The use of only eight gates is a drawback of this method, which tends to overestimate the end-systolic volumes in comparison with MRI. Using at least 16 gates is desirable; however, the low count statistics in the resulting images are likely to eliminate any potential benefit of using 16 gates instead of 8. An increase in injected dose might improve count statistics to a degree that would allow input curves to be more accurately derived from gated dynamic data. This would potentially decrease the risk of obtaining falsely low blood volume fractions and recover correct volumes from the outliers identified in this study. However, an injected activity of 400 MBq approaches the upper system limit regarding saturation. The use of the most recent generation of PET/CT or PET/MR scanners with a larger axial field of view and correspondingly higher sensitivity, time of flight capability and more robust counting statistics, might enable the use of a higher time resolution and higher doses.

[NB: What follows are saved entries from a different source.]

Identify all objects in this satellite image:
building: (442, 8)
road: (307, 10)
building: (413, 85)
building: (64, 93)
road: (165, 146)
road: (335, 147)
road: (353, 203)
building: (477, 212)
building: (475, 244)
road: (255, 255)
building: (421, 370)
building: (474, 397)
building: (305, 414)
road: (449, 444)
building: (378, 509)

In the present work, each image frame had to be sorted separately from the list-mode file, and then reconstructed into an eight-gate time-static image, involving the manual submission of 40 list-mode sorting or reconstruction assignments on the PET/CT reconstruction console and reconstruction of 160 image sets in total. Then, the 20 gated images were imported in a Matlab tool for resorting them into eight dynamic single cardiac-gate scans of 20 frames each, after which parametric images were calculated as described in the “Methods” section above. Aside from being very labour-intensive and time-consuming, this amount of manual processing is vulnerable to operator errors. Ideally, the scanner post-processing unit should automate the list-mode sorting, reconstruction and re-sorting into dynamic gated single cardiac-gated images, preferably using a frame timing definition that corresponds to full cardiac cycles. The software used for blood volume analysis originates from SPECT and has not been validated for synthetic PET blood volume images, but seems to provide reasonable results. If the software used for blood volume analysis would accommodate this, only end-systolic and end-diastolic single-gate dynamic images would need to be reconstructed. This would further reduce reconstruction times by 75%.
A limitation of the present work is that the patient population is limited to patients with mitral or aortic regurgitation with normal LV function. This highly specific patient population is though not likely to impact on the observed result. Segmentation of LV volumes is performed on either first pass images or parametric blood volume images, constructed from kinetic modelling, that are not affected by mitral or aortic regurgitation. Forward stroke volume or forward ejection fraction would have been affected but this was not a part of the present study. However, a more comprehensive assessment of the use of gated parametric 15O-water PET images in measuring LV volumes and LVEF is required in patients with reduced LV function. LVEF cutoff used for a decision on defibrillator implants is 35%, which is lower than in the present study, and another study will have to be done to qualify 15O-water in that range.